The best manuscript of Isaeus is in the British Museum,—Crippsianus A (= Burneianus 95, 13th century), which contains also Antiphon, Andocides, Lycurgus and Dinarchus. The next best is Bekker’s Laurentianus B (Florence), of the 15th century. Besides these, he used Marcianus L (Venice), saec. 14, Vratislaviensis Z saec. 14[10] and two very inferior MSS. Ambrosianus A. 99, P (which he dismissed after Or. i.), and Ambrosianus D. 42, Q (which contains only Or. i., ii.). Schömann, in his edition of 1831, generally followed Bekker’s text; he had no fresh apparatus beyond a collation of a Paris MS. R in part of Or. i.; but he had sifted the Aldine more carefully. Baiter and Sauppe (1850) had a new collation of A, and also used a collation of Burneianus 96, M, given by Dobson in vol. iv. of his edition (1828). C. Scheibe (Teubner, 1860) made it his especial aim to complete the work of his predecessors by restoring the correct Attic forms of words; thus (e.g.) he gives ἠγγύα for ἐνεγύα, δέδιμεν for δεδίαμεν, and the like,—following the consent of the MSS., however, in such forms as the accusative of proper names in -ην rather than -η, or (e.g.) the future φανήσομαι rather than φανοῦμαι, &c., and on such doubtful points as φράτερες instead of φράτορες, or Εἰληθυίας instead of Εἰλειθυίας.

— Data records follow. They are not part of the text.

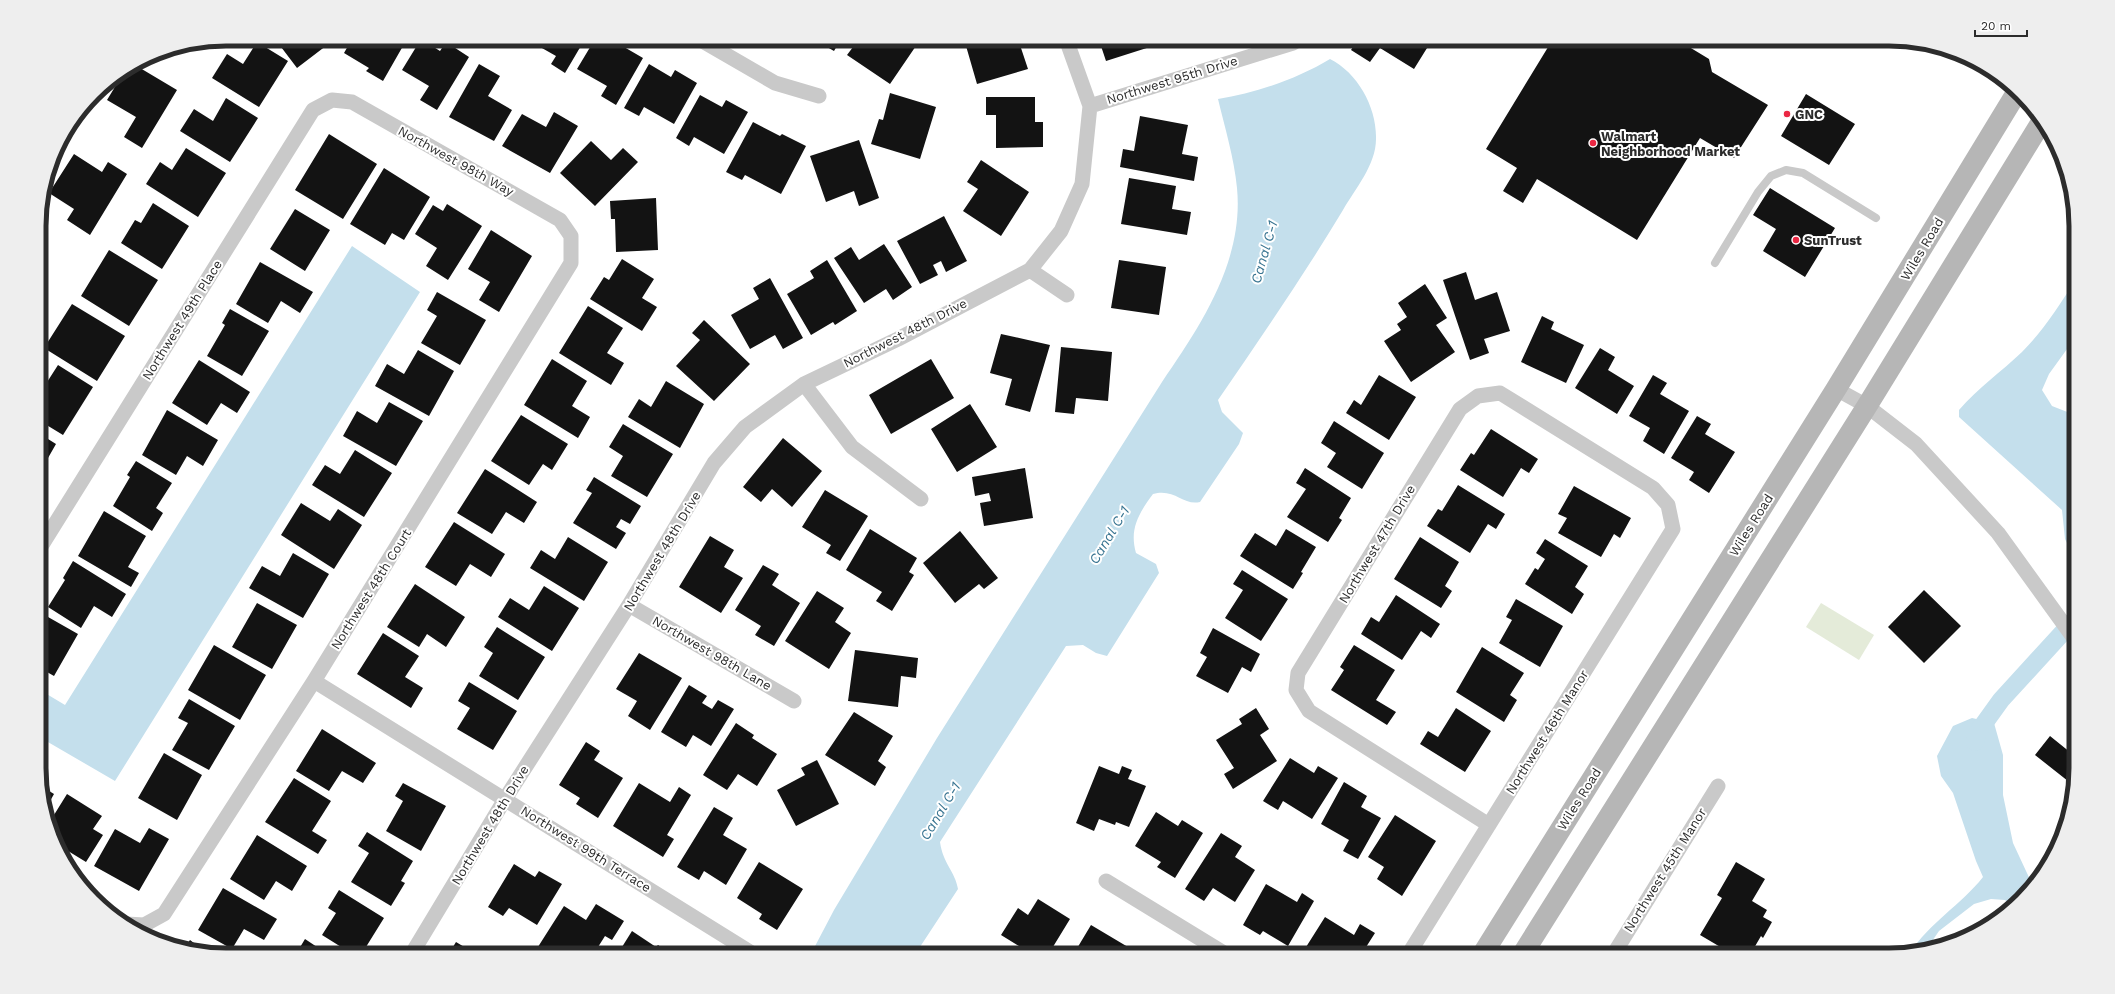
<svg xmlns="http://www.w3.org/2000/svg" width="2115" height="994" viewBox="0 0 2115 994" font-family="'Work Sans',sans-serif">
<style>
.green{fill:#e4ebd9}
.water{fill:#c4dfec}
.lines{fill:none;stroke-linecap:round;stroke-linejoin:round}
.canal{stroke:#c4dfec;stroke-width:18}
.building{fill:#131313}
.service{stroke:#c9c9c9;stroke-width:8}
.minor{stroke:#c9c9c9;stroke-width:15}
.secondary{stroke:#b6b6b6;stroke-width:21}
.poi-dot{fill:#eb2743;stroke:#fff;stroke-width:1.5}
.labels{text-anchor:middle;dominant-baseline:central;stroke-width:4;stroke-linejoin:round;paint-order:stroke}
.street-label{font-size:13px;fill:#2c2c2c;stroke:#fff}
.poi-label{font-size:13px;font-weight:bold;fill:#2c2c2c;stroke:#fff;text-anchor:start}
.water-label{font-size:14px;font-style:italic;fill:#387491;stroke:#fff}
.rim{fill:none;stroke:#2c2c2c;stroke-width:5}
</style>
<rect width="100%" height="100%" fill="#fff"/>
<path class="green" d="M1821,603L1874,635L1859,660L1806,627Z"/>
<path class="water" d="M1330,59C1358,73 1377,108 1376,139C1376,165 1355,189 1343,210C1304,275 1261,337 1218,400L1222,412L1243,433L1239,444L1200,502C1183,506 1175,488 1153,494C1139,513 1129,529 1136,553L1156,564L1159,573L1107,656L1096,653L1083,645L1066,646L940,842C943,864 955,871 958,889L918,950L885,948L872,955H817L813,950L834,910L937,738L1162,382C1201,325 1244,261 1237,188C1234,158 1225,128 1218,99C1256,93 1297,79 1330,59Z
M352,246L420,292L115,781L41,738L40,690L65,705Z
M2075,281V338L2049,374L2042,390L2052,406L2075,415V550L2069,547L2065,539L2062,510L1959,417V410C1978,388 2001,372 2022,352C2043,331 2059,306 2075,281Z
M1972,718L1994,723L2003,755V795L2013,843L2033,886L2012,906L2005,900L1991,899L1974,904L1939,931L1926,950L1910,953C1929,923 1961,905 1983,877L1976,861L1953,793L1941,776L1937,756L1953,726Z"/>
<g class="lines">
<path class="canal" d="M1975,742L1978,732L2001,700L2076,618"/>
</g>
<path class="building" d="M275,39H335L297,68Z
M352,39H407L383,81L366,71L369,68L344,53Z
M421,39L440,51L446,42L469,57L437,110L420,100L429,86L402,70Z
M526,39H585L565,73L551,64L556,56Z
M595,39H613L612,40L643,58L616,105L601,96L607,86L577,69Z
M813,39H841L834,51Z
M859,39H920V40L890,84L847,55Z
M964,39H1018L1028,69L977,84Z
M1103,39H1150L1153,46L1106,61L1099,40Z
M1358,39H1431L1432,40L1414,69L1380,48L1370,62L1351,50Z
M1553,39H1676L1709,59L1712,72L1768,105L1734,158L1700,138L1637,240L1537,179L1523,203L1503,191L1517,168L1486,149Z
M257,42L288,61L259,107L212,78L227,54L243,64Z
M479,64L500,76L488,96L512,110L494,141L449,117Z
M649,64L671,77L675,70L697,83L674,124L644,107L639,116L624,108Z
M135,65L177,90L142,148L124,137L136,117L107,100L124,72Z
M890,93L936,107L920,159L871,144L879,119L883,120Z
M1806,94L1855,124L1829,165L1781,136Z
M700,95L722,107L726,100L748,112L724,154L694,137L689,146L676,138Z
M986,97H1035V122H1043V147L996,148V115H986Z
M226,98L258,118L230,162L180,131L194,109L213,121Z
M554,112L578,126L550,173L502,146L522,114L546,127Z
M1140,116L1188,125L1182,154L1198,157L1194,181L1120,167L1123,149L1134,151Z
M753,122L780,136L782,134L806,146L781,194L745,175L742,180L726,172Z
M329,134L377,164L343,219L295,190Z
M859,140L879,198L859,206L854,191L826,202L810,156Z
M591,141L611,160L623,148L638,162L595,206L560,173Z
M186,148L226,173L198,217L146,184L160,162L172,170Z
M56,153L61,156L51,173V172Z
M74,154L102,172L108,162L127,174L90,235L67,220L74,209L49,193Z
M981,160L1029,192L1001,236L963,211L978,189L967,182Z
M384,168L430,197L404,240L392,233L385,245L350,224Z
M1129,178L1176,186L1172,209L1191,212L1187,235L1121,224Z
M1770,188L1835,228L1805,277L1763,251L1776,229L1753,215Z
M656,198L658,250L616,252L615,219H611L610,201Z
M153,203L189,226L162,269L121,243L135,220L141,223Z
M447,204L482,226L448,280L426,266L437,248L415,234L433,205L443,211Z
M295,209L330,230L305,271L270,249Z
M944,216L967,261L946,272L941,261L933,265L938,275L920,284L897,241Z
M491,230L532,256L499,312L479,300L490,282L468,269Z
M884,244L912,287L893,300L886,289L864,303L834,258L851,247L859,260Z
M109,250L158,280L129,326L81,296Z
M622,259L654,279L642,298L657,307L642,331L590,299L604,277L609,280Z
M827,260L857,311L835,325L833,322L811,335L787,294L814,278L810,271Z
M1119,260L1166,267L1159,315L1111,308Z
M260,262L313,292L300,313L281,301L268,323L236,304Z
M1466,272L1475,300L1497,292L1510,331L1484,339L1489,353L1470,360L1443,280Z
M770,278L803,338L783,349L775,335L750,349L731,315L759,299L753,288Z
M1425,284L1447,318L1436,325L1455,352L1411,382L1384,341L1401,330L1397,324L1407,317L1398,303Z
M437,292L486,320L460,365L421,343L437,316L427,310Z
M72,304L125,336L97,381L44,348Z
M588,306L623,328L607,353L624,363L611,385L559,353Z
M230,309L269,331L242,376L207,356L225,325L222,323Z
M1542,316L1554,322L1551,329L1584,345L1566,383L1521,362Z
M704,320L750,364L714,401L676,366L700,340L692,333Z
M1001,334L1050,345L1030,412L1005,405L1012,379L990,373Z
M1061,347L1112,352L1108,401L1076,398L1074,414L1055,412Z
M1600,348L1615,357L1608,370L1634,386L1617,414L1575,388Z
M418,350L454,371L429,416L375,386L387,364L404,374Z
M552,359L587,381L572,406L590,417L578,438L524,405Z
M931,359L954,398L891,434L869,395Z
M199,360L250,392L237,413L221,403L207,425L172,403Z
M58,365L93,387L63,435L40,421V388L42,390Z
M1379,375L1416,397L1389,440L1346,413L1354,400L1361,405Z
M1653,375L1667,383L1660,394L1689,411L1664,454L1643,441L1650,428L1629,416Z
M666,381L704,404L680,448L628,417L639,399L651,407Z
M389,402L423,421L396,466L343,436L357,411L377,423Z
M970,404L997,447L957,472L931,429Z
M167,410L218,440L203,466L187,456L176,475L142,455Z
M521,415L568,444L552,470L543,464L529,485L491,461Z
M1697,416L1711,424L1705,434L1735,452L1709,493L1689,480L1694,472L1671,458Z
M1334,421L1384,453L1362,489L1327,467L1336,453L1321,443Z
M623,424L673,454L647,497L611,476L623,456L609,447Z
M1491,429L1538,459L1529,473L1521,468L1503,497L1460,470L1471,453L1474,455Z
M40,434L56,444L40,472Z
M783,438L822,471L792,507L772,489L761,502L743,487Z
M355,450L392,473L364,517L312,485L325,465L340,474Z
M136,461L172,483L156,508L163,513L152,531L113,506L130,477L127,475Z
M1025,468L1033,518L984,526L980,503L991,501L989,493L975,496L972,477Z
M1305,468L1351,498L1339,518L1342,520L1328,542L1287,517L1306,489L1296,483Z
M485,469L537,502L524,523L506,512L492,534L457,513Z
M594,477L641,506L630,524L621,519L616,527L626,533L616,549L573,523L592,493L586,490Z
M1458,485L1505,514L1496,529L1488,524L1470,553L1427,526L1438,509L1442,511Z
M1574,486L1631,518L1620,538L1614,534L1601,557L1558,533L1567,518L1558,514Z
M825,490L868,516L840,561L826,553L831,545L802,527Z
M301,503L330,521L338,509L362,525L334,569L281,535Z
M104,511L146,536L128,567L139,573L131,587L78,556Z
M454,522L505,554L491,577L470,564L456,586L425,567Z
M870,529L917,558L909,572L914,575L892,611L876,601L882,592L846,570Z
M1286,529L1316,547L1301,572L1303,573L1293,589L1240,556L1255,533L1276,546Z
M960,531L998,578L984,589L979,584L955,603L923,563Z
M710,536L734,550L724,567L743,578L721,613L679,587Z
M568,537L608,562L584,601L530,568L541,550L555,559Z
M1420,537L1459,562L1445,586L1452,591L1441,608L1394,579Z
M1545,539L1588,566L1575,587L1584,594L1572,614L1525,584L1535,568L1538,570L1545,559L1536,553Z
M293,553L329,574L303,618L249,588L262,566L280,576Z
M73,561L126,594L112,617L94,606L81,628L48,607L65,580L63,578Z
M763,565L779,574L772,585L800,603L774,646L755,635L761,626L735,610Z
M1242,570L1288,599L1261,641L1225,618L1243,590L1233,584Z
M415,584L465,617L446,647L427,634L419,647L387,627Z
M544,586L579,608L552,651L498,617L510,598L529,610Z
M1924,590L1961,626L1924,663L1888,627Z
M817,591L844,608L835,622L851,633L829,669L785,641Z
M1396,595L1440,624L1431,638L1421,631L1402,660L1361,634L1371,617L1379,622Z
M1516,599L1563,626L1540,667L1499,643L1512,620L1506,617Z
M257,603L297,625L272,669L232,647Z
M41,613L78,634L54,676L40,668Z
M497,627L545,657L518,700L479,676L493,653L484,647Z
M1213,628L1260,654L1251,672L1242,667L1228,693L1196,676L1207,657L1200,653Z
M383,633L419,656L405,677L423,688L411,708L357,674Z
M214,645L266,675L240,720L188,690Z
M1354,645L1395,670L1376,700L1396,712L1387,725L1331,690L1344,670L1340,667Z
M1482,647L1524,673L1510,695L1517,700L1504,722L1456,692Z
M855,650L918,658L916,678L901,676L898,707L848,701Z
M639,653L682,678L650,730L628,716L637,701L616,689Z
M469,682L517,711L493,750L457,729L470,708L458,701Z
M689,685L707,696L702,703L712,709L718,700L734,709L711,746L693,735L686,747L661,732Z
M189,699L235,726L209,770L172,750L188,723L178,718Z
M1256,708L1269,729L1260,735L1277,761L1233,789L1224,774L1234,768L1216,740L1242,724L1239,719Z
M1456,708L1491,731L1465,772L1420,744L1428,731L1438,737Z
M854,712L893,736L878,761L886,767L875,786L825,755Z
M736,723L754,735L752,738L777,754L757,786L738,774L727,790L703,775Z
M322,729L376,763L363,783L342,771L329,791L296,771Z
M2050,736L2076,757L2073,785L2035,755Z
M586,742L600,751L594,760L623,778L598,818L576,804L580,798L559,785Z
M164,753L202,775L177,820L138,798Z
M1290,758L1314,773L1318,766L1338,778L1312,819L1283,801L1278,810L1263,801Z
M817,760L839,804L796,826L777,790L805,775L801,768Z
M1099,766L1119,774L1122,766L1132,770L1128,779L1146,786L1129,827L1116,822L1115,825L1099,819L1094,831L1076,823Z
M294,778L331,801L312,831L327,840L318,854L265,822Z
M1344,782L1367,796L1361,807L1381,818L1358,859L1343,851L1349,840L1321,824Z
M403,783L446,806L421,851L386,831L403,801L395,796Z
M639,783L670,802L679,787L691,795L667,835L674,839L663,857L613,826Z
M41,786L54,794L45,810L41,792Z
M67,794L102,816L93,829L103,835L86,862L55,843L53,840L49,823Z
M714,807L733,818L723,835L747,849L726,885L704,871L699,880L677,867Z
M1156,812L1178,826L1182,820L1203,833L1175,878L1157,867L1161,862L1135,846Z
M1395,815L1436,841L1402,896L1377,879L1384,867L1368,857Z
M149,828L169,839L139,891L94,866L115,829L140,843Z
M367,832L413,861L401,881L405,883L391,906L351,882L369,853L358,846Z
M1221,833L1242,846L1235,857L1255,870L1235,902L1213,888L1204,901L1185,889Z
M257,835L307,866L292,891L276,881L264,900L230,879Z
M759,862L803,889L777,930L759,919L762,914L737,898Z
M1736,862L1765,879L1752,901L1767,910L1763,917L1772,922L1763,938L1761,936L1750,955H1734L1700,935L1722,898L1717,895Z
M514,864L535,877L539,871L562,884L537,925L509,908L503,916L488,907Z
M1266,884L1297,902L1302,893L1314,901L1288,946L1263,931L1260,935L1243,925Z
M223,888L277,919L264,940L244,929L232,949L198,930Z
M339,890L384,918L361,955H354L322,935L336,913L328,908Z
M1038,899L1070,919L1048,955H1014L1019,946L1001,935L1018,908L1028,915Z
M596,904L624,921L612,940L605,936L593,955H568L557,948L553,955H543L536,950L564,906L586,920Z
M1325,917L1354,935L1360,924L1375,933L1361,955H1301Z
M1091,925L1133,950L1130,955H1073Z
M632,931L656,947L658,945L673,955H617Z
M305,939L329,955H297L296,954Z
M190,940L203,950L185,947Z
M456,942L471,951L468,955H448Z"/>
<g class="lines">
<path class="service" d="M1715,263L1758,192L1771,176L1786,170L1803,173L1876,218"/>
<path class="minor" d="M699,39L775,83L819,96
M1090,106L1293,43L1299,39
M1030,270L1067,295
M804,384L852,447L921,499
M1836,389L1867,406L1916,444L1998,533L2076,641
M40,548L313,110L332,100L352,102L560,220L571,236V263L314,681L164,914L144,925L126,924
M629,605L794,701
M314,681L755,955
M1106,881L1227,955
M411,955L505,799L629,605L714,463L745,427L804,384L898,339L1030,270L1061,231L1082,184L1090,106L1066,39
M1408,955L1673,529L1668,505L1653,488L1500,393L1478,396L1460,409L1298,673L1296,690L1309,711L1489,825
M1613,955L1718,786"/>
<path class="secondary" d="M1482,955L1836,389L2017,92
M1522,955L1867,406L2042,121"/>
</g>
<g class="poi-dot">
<circle cx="1787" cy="114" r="4"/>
<circle cx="1593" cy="143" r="4"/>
<circle cx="1796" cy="240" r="4"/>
</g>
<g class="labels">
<g class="street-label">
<text transform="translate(1172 80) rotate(-17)">Northwest 95th Drive</text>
<text transform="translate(456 161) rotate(29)">Northwest 98th Way</text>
<text transform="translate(1922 249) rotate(-59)">Wiles Road</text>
<text transform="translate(182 320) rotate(-58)">Northwest 49th Place</text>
<text transform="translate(905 333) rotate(-27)">Northwest 48th Drive</text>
<text transform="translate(1751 525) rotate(-58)">Wiles Road</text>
<text transform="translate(1377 544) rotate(-59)">Northwest 47th Drive</text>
<text transform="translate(662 551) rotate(-59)">Northwest 48th Drive</text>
<text transform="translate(371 589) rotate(-58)">Northwest 48th Court</text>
<text transform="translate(712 653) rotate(30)">Northwest 98th Lane</text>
<text transform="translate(1547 732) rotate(-58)">Northwest 46th Manor</text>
<text transform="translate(1579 799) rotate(-58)">Wiles Road</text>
<text transform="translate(490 825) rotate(-59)">Northwest 48th Drive</text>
<text transform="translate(586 849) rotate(32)">Northwest 99th Terrace</text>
<text transform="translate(1665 870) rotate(-58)">Northwest 45th Manor</text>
</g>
<g class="poi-label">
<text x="1795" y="114">GNC</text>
<text x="1601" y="136">Walmart<tspan x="1601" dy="15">Neighborhood Market</tspan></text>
<text x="1804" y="240">SunTrust</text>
</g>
<g class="water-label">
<text transform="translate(1264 252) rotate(-74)">Canal C-1</text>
<text transform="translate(1109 535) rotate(-59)">Canal C-1</text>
<text transform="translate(940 811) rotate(-59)">Canal C-1</text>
</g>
</g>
<path d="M0 0H2115V994H0ZM226 46H1889A180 180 0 0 1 2069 226V768A180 180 0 0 1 1889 948H226A180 180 0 0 1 46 768V226A180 180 0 0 1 226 46Z" fill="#eee" fill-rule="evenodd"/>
<path class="rim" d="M226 46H1889A180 180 0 0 1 2069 226V768A180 180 0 0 1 1889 948H226A180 180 0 0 1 46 768V226A180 180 0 0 1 226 46Z"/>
<path d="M1975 30v6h52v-6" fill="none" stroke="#2c2c2c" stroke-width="2"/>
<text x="1981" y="30" font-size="12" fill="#2c2c2c" stroke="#ffffff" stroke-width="3" paint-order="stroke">20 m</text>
</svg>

Editions.Editio princeps (Aldus, Venice, 1513); in Oratores Attici, by I. Bekker (1823–1828); W. S. Dobson (1828); J. G. Baiter and Hermann Sauppe (1850); separately, by G. F. Schömann, with commentary (1831); C. Scheibe (1860) (Teubner series, new ed. by T. Thalheim, 1903); H. Buermann (1883); W. Wyse (1904). English translation by Sir William Jones, 1779.

On Isaeus generally see Wyse’s edition; R. C. Jebb, Attic Orators; F. Blass, Die attische Beredsamkeit (2nd ed., 1887–1893); and L. Moy, Étude sur les plaidoyers d’Isée (1876).  (R. C. J.) 


  1. See further Jebb’s Attic Orators from Antiphon to Isaeus, (ii. 264).
  2. Plut. De glor. Athen. p. 350 c, where he mentions τοὺς Ἰσοκράτεις καὶ Ἀντιφῶντας καὶ Ἰσαίους among τοὺς ἐν ταῖς σχολαῖς τὰ μειράκια προδιδάσκοντας.
  3. Here he was probably influenced by the teaching of Isocrates. The forensic speech of Isocrates known as the Aegineticus (Or. xix.), which belongs to the peculiar province of Isaeus, as dealing with a claim to property (ἐπιδικασία), affords perhaps the earliest example of narrative and proof thus interwoven. Earlier forensic writers had kept the διήγησις and πίστεις distinct, as Lysias does.
  4. This is what Dionysius means when he says (Isaeus, 61) that Isaeus differs from Lysias—τῷ μὴ κατ᾿ ἐνθύμημα τι λέγειν ἀλλὰ κατ᾿ ἐπιχείρημα. Here the “enthymeme” means a rhetorical syllogism with one premiss suppressed (curtum, Juv. vi. 449); “epicheireme,” such a syllogism stated in full. Cf. R. Volkmann, Rhetorik der Griechen und Römer, 1872, pp. 153 f.
  5. Cleon’s speech in Thuc. iii. 37, 38, works out this image with remarkable force; within a short space we have ξυνἐσεως ἀγών—τῶν τοιῶνδε ἀγώνων—ἀγωνιστής—ἀγωνίζεσθαι—ἀνταγωνίζεσθαι—ἀγωνοθετεῖν. See Attic Orators, vol. i. 39; ii. 304.
  6. For the words of Photius (cod. 263), ων δὲ οἱ τὸ γνήσιον μαρτυρηθέντες ν΄ καταλείπονται μόνον, might be so rendered as to imply that, besides these fifty, others also were extant. See Att. Orat. ii. 311, note 2.
  7. Forty-four are given in Thalheim’s ed.
  8. The second of our speeches (the Meneclean) was discovered in the Laurentian Library in 1785, and was edited in that year by Tyrwhitt. In editions previous to that date, Oration i. is made to conclude with a few lines which really belong to the end of Orat. ii. (§ 47, ἀλλ᾿ ἐπειδὴ τὸ πρᾶγμα ... ψηφίσασθε), and this arrangement is followed in the translation of Isaeus by Sir William Jones, to whom our second oration, was, of course, then (1779) unknown. In Oration i. all that follows the words μὴ ποιήσαντες in § 22 was first published in 1815 by Mai, from a MS. in the Ambrosian Library at Milan.
  9. Cf. Maine’s Ancient Law, ch. vi., and the Tagore Law Lectures (1870) by Herbert Cowell, lect. ix., “On the Rite of Adoption,” pp. 208 f.
  10. The date of L and Z is given as the end of the 15th century in the introduction to Wyse’s edition.